• **Work order**
In your copy, each line below is repeated exactly and no image appears.

(Collected data)

▼

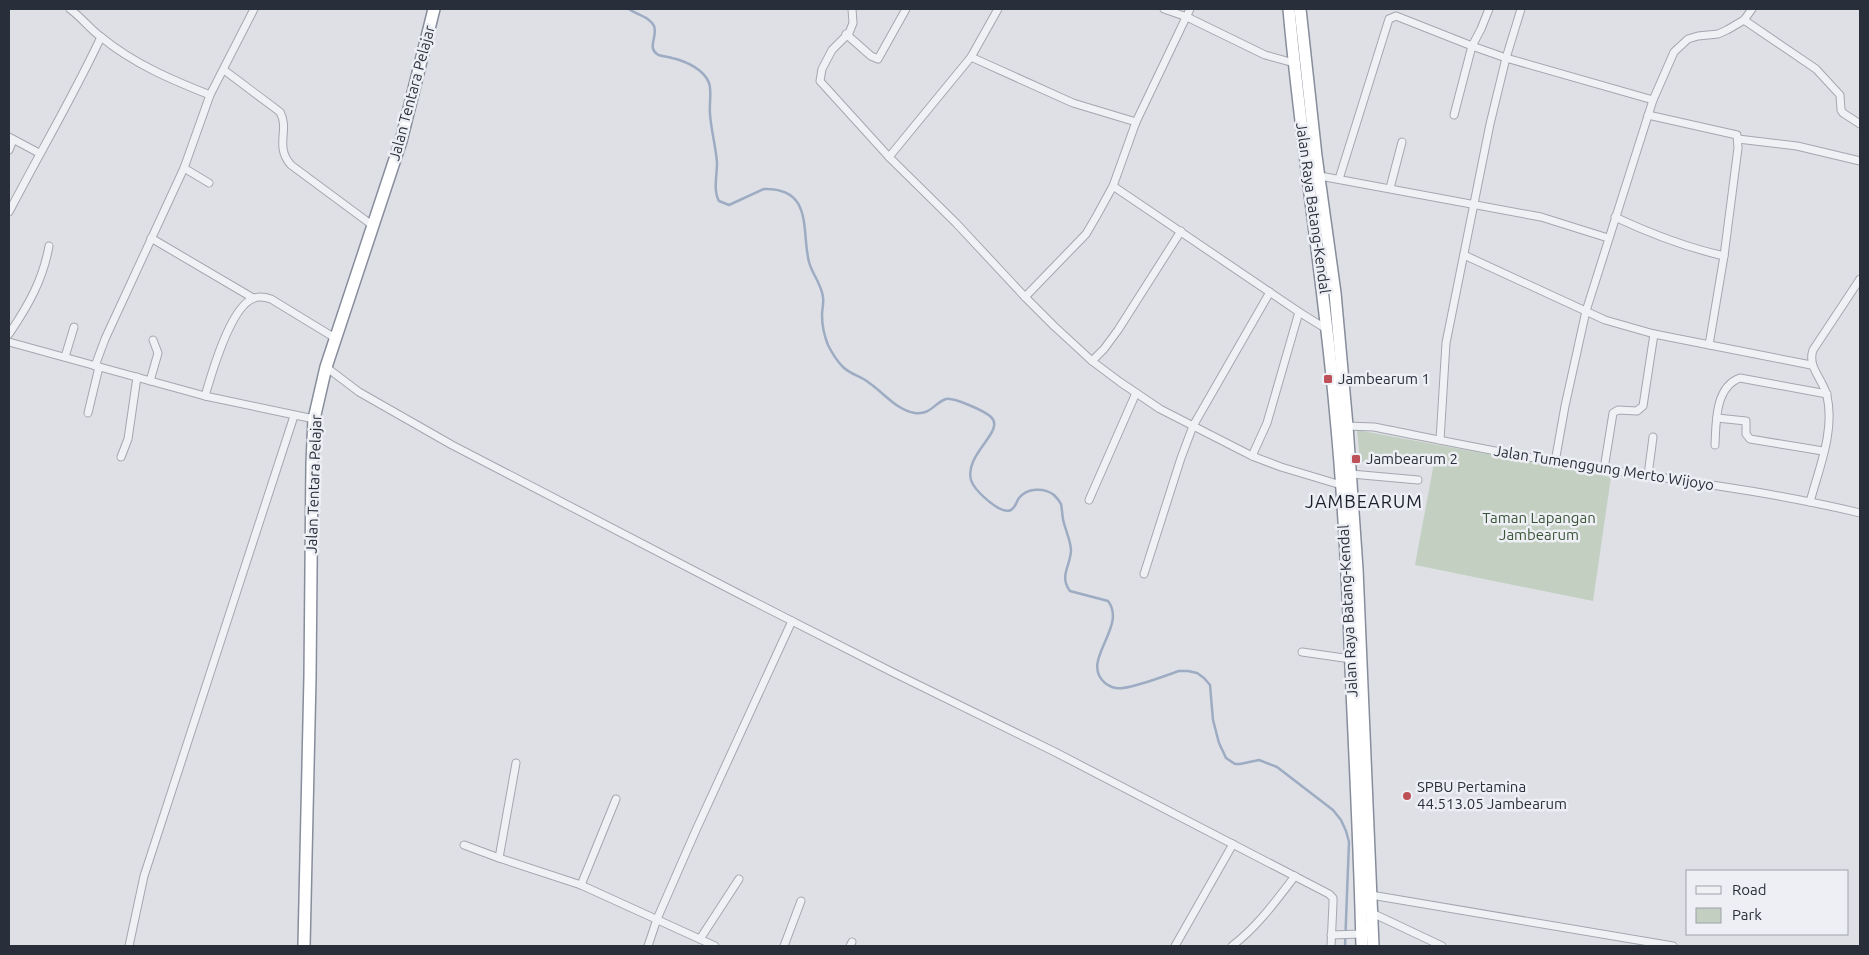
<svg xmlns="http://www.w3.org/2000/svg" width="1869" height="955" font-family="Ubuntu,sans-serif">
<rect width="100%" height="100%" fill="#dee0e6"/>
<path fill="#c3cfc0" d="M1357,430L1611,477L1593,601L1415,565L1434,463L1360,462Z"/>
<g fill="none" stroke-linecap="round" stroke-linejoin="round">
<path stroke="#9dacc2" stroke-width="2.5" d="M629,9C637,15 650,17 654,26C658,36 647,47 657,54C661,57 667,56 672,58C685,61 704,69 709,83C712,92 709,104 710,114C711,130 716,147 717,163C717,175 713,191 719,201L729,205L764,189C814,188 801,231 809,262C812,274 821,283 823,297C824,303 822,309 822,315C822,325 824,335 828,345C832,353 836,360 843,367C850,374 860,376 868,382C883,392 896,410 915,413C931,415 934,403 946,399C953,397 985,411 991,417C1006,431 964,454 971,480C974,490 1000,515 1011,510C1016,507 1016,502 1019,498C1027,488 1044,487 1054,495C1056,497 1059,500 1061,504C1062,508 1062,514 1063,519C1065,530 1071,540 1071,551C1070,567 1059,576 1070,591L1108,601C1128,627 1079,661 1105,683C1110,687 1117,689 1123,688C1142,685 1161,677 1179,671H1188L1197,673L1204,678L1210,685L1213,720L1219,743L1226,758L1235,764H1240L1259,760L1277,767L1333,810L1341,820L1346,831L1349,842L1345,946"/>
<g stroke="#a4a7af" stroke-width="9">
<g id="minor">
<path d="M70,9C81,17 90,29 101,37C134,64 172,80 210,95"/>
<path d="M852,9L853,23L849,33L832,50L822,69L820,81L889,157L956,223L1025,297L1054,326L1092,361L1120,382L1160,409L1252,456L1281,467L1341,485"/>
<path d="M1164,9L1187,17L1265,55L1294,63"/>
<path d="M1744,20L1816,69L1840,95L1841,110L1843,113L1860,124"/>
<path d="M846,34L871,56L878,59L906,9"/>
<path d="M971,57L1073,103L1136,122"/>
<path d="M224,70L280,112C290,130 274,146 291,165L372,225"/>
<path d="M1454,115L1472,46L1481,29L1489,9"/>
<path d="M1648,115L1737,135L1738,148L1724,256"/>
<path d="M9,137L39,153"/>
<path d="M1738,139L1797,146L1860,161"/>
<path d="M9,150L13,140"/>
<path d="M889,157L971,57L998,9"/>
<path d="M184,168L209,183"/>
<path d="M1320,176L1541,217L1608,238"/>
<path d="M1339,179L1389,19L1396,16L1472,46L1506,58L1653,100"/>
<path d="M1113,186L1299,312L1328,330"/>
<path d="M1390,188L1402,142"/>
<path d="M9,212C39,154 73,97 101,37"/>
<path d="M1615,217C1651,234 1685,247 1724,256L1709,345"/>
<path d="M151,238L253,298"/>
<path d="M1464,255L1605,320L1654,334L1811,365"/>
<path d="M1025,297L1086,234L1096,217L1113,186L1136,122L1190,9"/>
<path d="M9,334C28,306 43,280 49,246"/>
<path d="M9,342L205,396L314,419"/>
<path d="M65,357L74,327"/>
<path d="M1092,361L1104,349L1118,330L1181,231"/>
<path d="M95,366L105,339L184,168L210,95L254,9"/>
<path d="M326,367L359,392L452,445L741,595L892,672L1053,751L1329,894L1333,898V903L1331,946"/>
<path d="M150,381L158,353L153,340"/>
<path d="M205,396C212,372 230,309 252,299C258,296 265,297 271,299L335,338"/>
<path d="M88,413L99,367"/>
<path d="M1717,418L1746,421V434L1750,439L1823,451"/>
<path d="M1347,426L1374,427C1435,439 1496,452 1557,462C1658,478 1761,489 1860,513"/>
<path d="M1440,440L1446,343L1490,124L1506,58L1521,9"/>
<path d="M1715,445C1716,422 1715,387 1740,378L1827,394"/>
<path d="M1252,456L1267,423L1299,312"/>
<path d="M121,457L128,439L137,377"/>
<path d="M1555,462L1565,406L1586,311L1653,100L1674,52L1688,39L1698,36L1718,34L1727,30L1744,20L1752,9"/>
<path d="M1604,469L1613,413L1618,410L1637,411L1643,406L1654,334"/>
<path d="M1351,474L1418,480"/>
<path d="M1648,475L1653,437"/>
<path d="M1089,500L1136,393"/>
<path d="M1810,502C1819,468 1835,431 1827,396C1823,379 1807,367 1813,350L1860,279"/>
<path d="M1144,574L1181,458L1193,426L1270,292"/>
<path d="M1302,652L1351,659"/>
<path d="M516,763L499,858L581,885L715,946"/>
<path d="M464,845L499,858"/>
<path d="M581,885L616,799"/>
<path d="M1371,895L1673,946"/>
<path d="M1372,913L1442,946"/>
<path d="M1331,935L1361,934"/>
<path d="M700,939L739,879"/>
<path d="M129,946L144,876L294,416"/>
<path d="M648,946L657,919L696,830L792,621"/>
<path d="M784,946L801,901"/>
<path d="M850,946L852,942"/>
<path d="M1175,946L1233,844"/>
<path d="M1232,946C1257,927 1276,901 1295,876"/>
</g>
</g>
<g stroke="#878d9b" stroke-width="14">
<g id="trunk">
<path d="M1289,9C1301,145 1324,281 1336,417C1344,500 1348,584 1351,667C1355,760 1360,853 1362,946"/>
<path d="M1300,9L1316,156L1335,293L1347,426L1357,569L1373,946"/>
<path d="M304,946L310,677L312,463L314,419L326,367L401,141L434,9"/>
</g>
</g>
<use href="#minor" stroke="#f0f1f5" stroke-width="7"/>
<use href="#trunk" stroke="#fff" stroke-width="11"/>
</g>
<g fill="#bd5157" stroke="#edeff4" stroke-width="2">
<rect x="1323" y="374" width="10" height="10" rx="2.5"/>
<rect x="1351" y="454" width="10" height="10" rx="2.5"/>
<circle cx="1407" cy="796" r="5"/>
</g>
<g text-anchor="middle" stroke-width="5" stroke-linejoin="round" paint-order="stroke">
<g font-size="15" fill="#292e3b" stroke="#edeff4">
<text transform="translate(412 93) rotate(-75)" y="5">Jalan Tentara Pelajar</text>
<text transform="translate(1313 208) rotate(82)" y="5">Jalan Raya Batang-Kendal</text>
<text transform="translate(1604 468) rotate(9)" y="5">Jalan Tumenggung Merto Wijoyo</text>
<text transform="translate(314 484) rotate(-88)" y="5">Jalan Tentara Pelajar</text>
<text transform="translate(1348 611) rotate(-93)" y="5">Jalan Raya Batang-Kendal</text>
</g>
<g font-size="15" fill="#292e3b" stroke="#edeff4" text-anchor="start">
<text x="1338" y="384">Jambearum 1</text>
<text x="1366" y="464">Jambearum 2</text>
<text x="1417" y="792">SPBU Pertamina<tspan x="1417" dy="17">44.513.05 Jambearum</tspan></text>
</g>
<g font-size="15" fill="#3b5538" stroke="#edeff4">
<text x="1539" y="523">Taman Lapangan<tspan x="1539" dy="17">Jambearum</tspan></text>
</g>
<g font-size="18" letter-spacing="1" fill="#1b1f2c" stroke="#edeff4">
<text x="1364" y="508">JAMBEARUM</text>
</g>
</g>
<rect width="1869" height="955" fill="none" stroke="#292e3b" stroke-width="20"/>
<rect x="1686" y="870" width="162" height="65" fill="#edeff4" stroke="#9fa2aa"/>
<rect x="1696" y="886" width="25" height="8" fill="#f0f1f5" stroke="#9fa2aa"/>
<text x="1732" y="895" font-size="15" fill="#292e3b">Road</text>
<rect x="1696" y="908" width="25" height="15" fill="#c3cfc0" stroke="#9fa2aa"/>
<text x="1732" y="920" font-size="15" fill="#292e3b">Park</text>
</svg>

▲

• **Task response**
<svg xmlns="http://www.w3.org/2000/svg" width="1869" height="955" font-family="Ubuntu,sans-serif">
<rect width="100%" height="100%" fill="#dee0e6"/>
<path fill="#c3cfc0" d="M1357,430L1611,477L1593,601L1415,565L1434,463L1360,462Z"/>
<g fill="none" stroke-linecap="round" stroke-linejoin="round">
<path stroke="#9dacc2" stroke-width="2.5" d="M629,9C637,15 650,17 654,26C658,36 647,47 657,54C661,57 667,56 672,58C685,61 704,69 709,83C712,92 709,104 710,114C711,130 716,147 717,163C717,175 713,191 719,201L729,205L764,189C814,188 801,231 809,262C812,274 821,283 823,297C824,303 822,309 822,315C822,325 824,335 828,345C832,353 836,360 843,367C850,374 860,376 868,382C883,392 896,410 915,413C931,415 934,403 946,399C953,397 985,411 991,417C1006,431 964,454 971,480C974,490 1000,515 1011,510C1016,507 1016,502 1019,498C1027,488 1044,487 1054,495C1056,497 1059,500 1061,504C1062,508 1062,514 1063,519C1065,530 1071,540 1071,551C1070,567 1059,576 1070,591L1108,601C1128,627 1079,661 1105,683C1110,687 1117,689 1123,688C1142,685 1161,677 1179,671H1188L1197,673L1204,678L1210,685L1213,720L1219,743L1226,758L1235,764H1240L1259,760L1277,767L1333,810L1341,820L1346,831L1349,842L1345,946"/>
<g stroke="#a4a7af" stroke-width="9">
<g id="minor">
<path d="M70,9C81,17 90,29 101,37C134,64 172,80 210,95"/>
<path d="M852,9L853,23L849,33L832,50L822,69L820,81L889,157L956,223L1025,297L1054,326L1092,361L1120,382L1160,409L1252,456L1281,467L1341,485"/>
<path d="M1164,9L1187,17L1265,55L1294,63"/>
<path d="M1744,20L1816,69L1840,95L1841,110L1843,113L1860,124"/>
<path d="M846,34L871,56L878,59L906,9"/>
<path d="M971,57L1073,103L1136,122"/>
<path d="M224,70L280,112C290,130 274,146 291,165L372,225"/>
<path d="M1454,115L1472,46L1481,29L1489,9"/>
<path d="M1648,115L1737,135L1738,148L1724,256"/>
<path d="M9,137L39,153"/>
<path d="M1738,139L1797,146L1860,161"/>
<path d="M9,150L13,140"/>
<path d="M889,157L971,57L998,9"/>
<path d="M184,168L209,183"/>
<path d="M1320,176L1541,217L1608,238"/>
<path d="M1339,179L1389,19L1396,16L1472,46L1506,58L1653,100"/>
<path d="M1113,186L1299,312L1328,330"/>
<path d="M1390,188L1402,142"/>
<path d="M9,212C39,154 73,97 101,37"/>
<path d="M1615,217C1651,234 1685,247 1724,256L1709,345"/>
<path d="M151,238L253,298"/>
<path d="M1464,255L1605,320L1654,334L1811,365"/>
<path d="M1025,297L1086,234L1096,217L1113,186L1136,122L1190,9"/>
<path d="M9,334C28,306 43,280 49,246"/>
<path d="M9,342L205,396L314,419"/>
<path d="M65,357L74,327"/>
<path d="M1092,361L1104,349L1118,330L1181,231"/>
<path d="M95,366L105,339L184,168L210,95L254,9"/>
<path d="M326,367L359,392L452,445L741,595L892,672L1053,751L1329,894L1333,898V903L1331,946"/>
<path d="M150,381L158,353L153,340"/>
<path d="M205,396C212,372 230,309 252,299C258,296 265,297 271,299L335,338"/>
<path d="M88,413L99,367"/>
<path d="M1717,418L1746,421V434L1750,439L1823,451"/>
<path d="M1347,426L1374,427C1435,439 1496,452 1557,462C1658,478 1761,489 1860,513"/>
<path d="M1440,440L1446,343L1490,124L1506,58L1521,9"/>
<path d="M1715,445C1716,422 1715,387 1740,378L1827,394"/>
<path d="M1252,456L1267,423L1299,312"/>
<path d="M121,457L128,439L137,377"/>
<path d="M1555,462L1565,406L1586,311L1653,100L1674,52L1688,39L1698,36L1718,34L1727,30L1744,20L1752,9"/>
<path d="M1604,469L1613,413L1618,410L1637,411L1643,406L1654,334"/>
<path d="M1351,474L1418,480"/>
<path d="M1648,475L1653,437"/>
<path d="M1089,500L1136,393"/>
<path d="M1810,502C1819,468 1835,431 1827,396C1823,379 1807,367 1813,350L1860,279"/>
<path d="M1144,574L1181,458L1193,426L1270,292"/>
<path d="M1302,652L1351,659"/>
<path d="M516,763L499,858L581,885L715,946"/>
<path d="M464,845L499,858"/>
<path d="M581,885L616,799"/>
<path d="M1371,895L1673,946"/>
<path d="M1372,913L1442,946"/>
<path d="M1331,935L1361,934"/>
<path d="M700,939L739,879"/>
<path d="M129,946L144,876L294,416"/>
<path d="M648,946L657,919L696,830L792,621"/>
<path d="M784,946L801,901"/>
<path d="M850,946L852,942"/>
<path d="M1175,946L1233,844"/>
<path d="M1232,946C1257,927 1276,901 1295,876"/>
</g>
</g>
<g stroke="#878d9b" stroke-width="14">
<g id="trunk">
<path d="M1289,9C1301,145 1324,281 1336,417C1344,500 1348,584 1351,667C1355,760 1360,853 1362,946"/>
<path d="M1300,9L1316,156L1335,293L1347,426L1357,569L1373,946"/>
<path d="M304,946L310,677L312,463L314,419L326,367L401,141L434,9"/>
</g>
</g>
<use href="#minor" stroke="#f0f1f5" stroke-width="7"/>
<use href="#trunk" stroke="#fff" stroke-width="11"/>
</g>
<g fill="#bd5157" stroke="#edeff4" stroke-width="2">
<rect x="1323" y="374" width="10" height="10" rx="2.5"/>
<rect x="1351" y="454" width="10" height="10" rx="2.5"/>
<circle cx="1407" cy="796" r="5"/>
</g>
<g text-anchor="middle" stroke-width="5" stroke-linejoin="round" paint-order="stroke">
<g font-size="15" fill="#292e3b" stroke="#edeff4">
<text transform="translate(412 93) rotate(-75)" y="5">Jalan Tentara Pelajar</text>
<text transform="translate(1313 208) rotate(82)" y="5">Jalan Raya Batang-Kendal</text>
<text transform="translate(1604 468) rotate(9)" y="5">Jalan Tumenggung Merto Wijoyo</text>
<text transform="translate(314 484) rotate(-88)" y="5">Jalan Tentara Pelajar</text>
<text transform="translate(1348 611) rotate(-93)" y="5">Jalan Raya Batang-Kendal</text>
</g>
<g font-size="15" fill="#292e3b" stroke="#edeff4" text-anchor="start">
<text x="1338" y="384">Jambearum 1</text>
<text x="1366" y="464">Jambearum 2</text>
<text x="1417" y="792">SPBU Pertamina<tspan x="1417" dy="17">44.513.05 Jambearum</tspan></text>
</g>
<g font-size="15" fill="#3b5538" stroke="#edeff4">
<text x="1539" y="523">Taman Lapangan<tspan x="1539" dy="17">Jambearum</tspan></text>
</g>
<g font-size="18" letter-spacing="1" fill="#1b1f2c" stroke="#edeff4">
<text x="1364" y="508">JAMBEARUM</text>
</g>
</g>
<rect width="1869" height="955" fill="none" stroke="#292e3b" stroke-width="20"/>
<rect x="1686" y="870" width="162" height="65" fill="#edeff4" stroke="#9fa2aa"/>
<rect x="1696" y="886" width="25" height="8" fill="#f0f1f5" stroke="#9fa2aa"/>
<text x="1732" y="895" font-size="15" fill="#292e3b">Road</text>
<rect x="1696" y="908" width="25" height="15" fill="#c3cfc0" stroke="#9fa2aa"/>
<text x="1732" y="920" font-size="15" fill="#292e3b">Park</text>
</svg>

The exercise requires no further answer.